Jan Erik's Notes

The following definition calculates the number of decimal digits needed to represent a binary number with n digits:

#define COUNT_DECIMAL_DIGITS_BITS(n) ((n * 30103 + 99993) / 100000)

It's accurate for values of n in the range 0 <= n < 39903 (99993 is not a mistake, while 99999 is the more correct round-up value overall, it produces two incorrect values for n less than 39903). The equivalent floating point function is:

double decimalDigits(double n) {return ceil(log10(pow(2, n)));}

or better:

double decimalDigits(double n) {return ceil(n * log10(2));}

To count the number of decimal digits needed to represent a binary number consisting of n bytes:

#define COUNT_DECIMAL_DIGITS_BYTES(n) ((n * 30103 + 12499) / 12500)

It's accurate for values of n in the range 0 <= n < 12767.

Why is this function mostly useless rather than entirely useless?
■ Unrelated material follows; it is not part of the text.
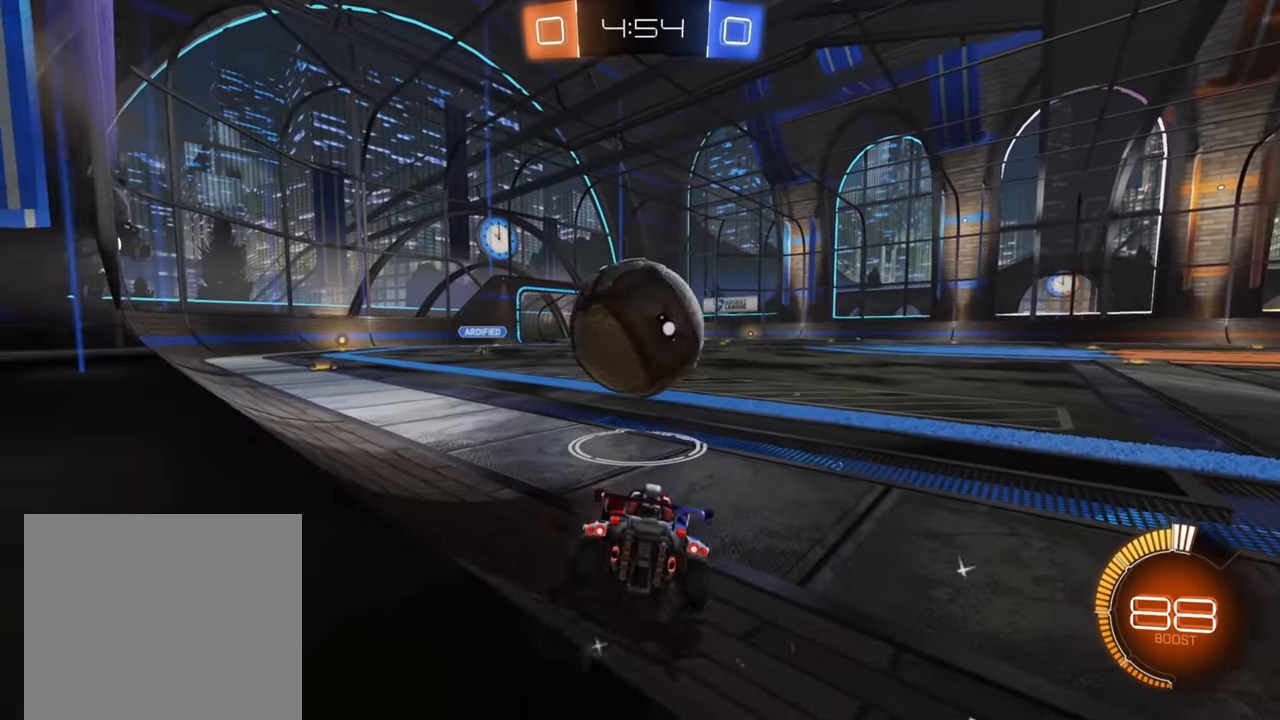
{"buttons": ["B", "R2"], "left_stick": "left", "right_stick": "center", "events": [[50, "B", "down"], [166, "left_stick", "center"], [333, "left_stick", "right"], [466, "left_stick", "left"]]}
It can be used to compute the minimum size of the resulting string when converting an integer to a string:

#define COUNT_DECIMAL_DIGITS_TYPE(type) ((sizeof(type) * 30103 + 12499) / 12500)



unsigned number = rand();

char digits[COUNT_DECIMAL_DIGITS_TYPE(number) + 1];

sprintf(digits, "%ud", number);

Of course, the number of bytes in an integral type is unlikely to grow beyond 16 (128 bits) or at most 32 (256 bits) in any computer I will ever use.